Director Robert Rodriguez began making films as a kid in his backyard, and it would seem that he has spent an entire career trying to get back to that. There isn’t a director working today who seems to have as much fun—and have the talent to back it up and make it worthwhile—as Rodriguez. Good for him for figuring out a means of making a living off making films his way. His latest, Machete, might best be described as Rodriguez finally and wholeheartedly transforming the loopy fun of his Spy Kids films into something for adult audiences. That he’s managed to do this in the most ridiculous and agreeably tasteless way imaginable is all the better.
While longtime Rodriguez collaborator and editor Ethan Maniquis is given a co-director credit for the film, Machete is still Rodriguez’s brainchild. The original idea for the film began gestating in 1995 during the filming of Desperado, where Rodriguez first met star Danny Trejo and wanted to create a vehicle for the actor he describes as a “Mexican Charles Bronson.” Then, 12 years later, a fake trailer for Machete ended up on the beginning of the Rodriguez/Quentin Tarantino double feature Grindhouse and the positive response led to a full-blown feature.

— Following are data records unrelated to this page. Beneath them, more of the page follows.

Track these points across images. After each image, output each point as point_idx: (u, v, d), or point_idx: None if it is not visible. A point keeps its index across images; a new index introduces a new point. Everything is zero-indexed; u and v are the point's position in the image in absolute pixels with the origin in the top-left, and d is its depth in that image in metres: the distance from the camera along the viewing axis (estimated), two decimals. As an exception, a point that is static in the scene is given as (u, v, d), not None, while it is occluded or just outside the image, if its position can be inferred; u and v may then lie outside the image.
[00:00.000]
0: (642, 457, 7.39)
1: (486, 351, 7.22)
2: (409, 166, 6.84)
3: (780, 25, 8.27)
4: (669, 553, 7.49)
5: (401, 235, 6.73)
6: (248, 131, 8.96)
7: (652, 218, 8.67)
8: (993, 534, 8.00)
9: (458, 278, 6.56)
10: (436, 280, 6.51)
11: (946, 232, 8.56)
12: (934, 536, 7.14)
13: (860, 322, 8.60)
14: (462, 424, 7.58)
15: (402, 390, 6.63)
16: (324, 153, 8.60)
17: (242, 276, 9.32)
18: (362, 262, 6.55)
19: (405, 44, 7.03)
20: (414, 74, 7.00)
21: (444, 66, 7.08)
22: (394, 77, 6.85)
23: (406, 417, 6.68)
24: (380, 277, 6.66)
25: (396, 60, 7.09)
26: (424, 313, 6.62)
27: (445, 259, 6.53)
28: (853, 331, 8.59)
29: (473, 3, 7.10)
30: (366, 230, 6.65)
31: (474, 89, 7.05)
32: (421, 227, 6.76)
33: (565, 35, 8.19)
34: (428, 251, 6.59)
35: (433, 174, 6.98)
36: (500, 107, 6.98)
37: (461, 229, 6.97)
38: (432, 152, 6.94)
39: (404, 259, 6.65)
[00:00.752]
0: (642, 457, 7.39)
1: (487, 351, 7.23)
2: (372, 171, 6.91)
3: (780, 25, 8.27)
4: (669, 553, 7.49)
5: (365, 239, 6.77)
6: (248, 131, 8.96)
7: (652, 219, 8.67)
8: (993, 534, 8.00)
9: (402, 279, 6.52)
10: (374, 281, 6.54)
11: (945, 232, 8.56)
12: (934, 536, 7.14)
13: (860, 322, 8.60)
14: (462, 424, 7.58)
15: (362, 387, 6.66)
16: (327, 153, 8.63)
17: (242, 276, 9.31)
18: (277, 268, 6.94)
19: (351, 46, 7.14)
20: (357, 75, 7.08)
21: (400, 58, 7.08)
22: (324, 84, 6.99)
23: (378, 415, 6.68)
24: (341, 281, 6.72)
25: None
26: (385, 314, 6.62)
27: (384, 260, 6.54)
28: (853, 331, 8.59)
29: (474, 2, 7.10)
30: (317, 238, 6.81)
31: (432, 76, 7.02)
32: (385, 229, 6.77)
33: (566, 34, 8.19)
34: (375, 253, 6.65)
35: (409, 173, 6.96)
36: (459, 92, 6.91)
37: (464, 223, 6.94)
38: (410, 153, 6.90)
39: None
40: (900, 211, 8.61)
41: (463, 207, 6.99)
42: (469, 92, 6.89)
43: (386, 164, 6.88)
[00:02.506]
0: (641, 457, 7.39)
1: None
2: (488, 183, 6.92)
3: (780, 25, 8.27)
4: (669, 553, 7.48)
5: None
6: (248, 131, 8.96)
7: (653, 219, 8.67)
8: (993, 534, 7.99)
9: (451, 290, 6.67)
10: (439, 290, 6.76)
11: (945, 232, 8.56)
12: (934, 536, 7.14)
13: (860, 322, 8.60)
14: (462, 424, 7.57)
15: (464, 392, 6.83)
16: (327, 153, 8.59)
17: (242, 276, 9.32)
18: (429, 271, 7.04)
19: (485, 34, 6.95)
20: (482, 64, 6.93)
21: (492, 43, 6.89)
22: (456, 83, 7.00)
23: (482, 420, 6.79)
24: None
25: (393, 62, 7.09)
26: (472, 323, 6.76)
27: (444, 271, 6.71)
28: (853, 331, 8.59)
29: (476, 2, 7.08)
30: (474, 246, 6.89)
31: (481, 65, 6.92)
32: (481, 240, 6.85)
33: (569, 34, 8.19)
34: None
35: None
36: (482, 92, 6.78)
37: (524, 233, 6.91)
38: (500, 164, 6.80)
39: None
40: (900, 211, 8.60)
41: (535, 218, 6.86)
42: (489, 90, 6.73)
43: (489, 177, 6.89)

Machete continues the tradition created by Rodriguez’s half of the double-feature Grindhouse, Planet Terror, by being an homage to ‘70s exploitation B cinema. However, Machete is never a parody of such films (this is where a lot of other films that attempt to do the same thing fail), and it’s not a movie riddled with in-jokes and obscure references. Rather, it acts more as an opportunity for the man to revel in absurdity and the inherent cheesiness that’s cropped up in all of Rodriguez’s films, but in a completely unapologetic manner.
The film is the one promised by the original fake trailer, with Danny Trejo as Machete, a supposed Mexican day laborer who is hired by a shady political aide (Jeff Fahey, Grindhouse) to knock off a racist senator (Robert De Niro), only to be double-crossed and left for dead. The only problem is that Machete is a former federale and a very difficult man to kill and he is soon on the warpath for revenge.
The film is incredibly violent and gory, but in a splatstick kind of manner, where the multiple acts of egregious bodily harm are for the sole purpose of black humor—never is the violence used in an uncomfortable or disgusting manner. A lot of it is about the way in which the violence occurs, since we’re talking about a hero who offs bad guys with everything from cooking utensils to a Weed Eater. Machete nevertheless revels in its own preposterousness and bad taste. From the moment we find out where a nude hostage is hiding her cell phone at the beginning of the film—or after seeing Steven Seagal as a Mexican druglord—we know what kind of movie we’re in for, and it’s all combined with the usual Rodriguez wit and imagination.
While this is probably Rodriguez’s most ludicrous film, it’s also his most topical. The entire movie is about Mexican immigration into the U.S., and it’s depicted in the most blatant way possible. There’s nothing subversive about what Rodriguez is saying, with racist rednecks patrolling the border and politicians using immigration as a political tool.
Maybe the most surprising thing about the film is how good the performances are. Jessica Alba and Michelle Rodriguez have never been so palatable, while a small role by Don Johnson is almost enough to make you forget Nash Bridges ever existed. Even Steven Seagal is surprisingly fun on occasion. And that’s what Machete is really about: a movie where everyone involved is honestly enjoying themselves. Of course, the film’s brand of preposterousness won’t be to everyone’s liking. Still, it’s a hard movie not to enjoy—as long as you’re on its same gory wavelength. Rated R for strong bloody violence throughout, language, some sexual content and nudity.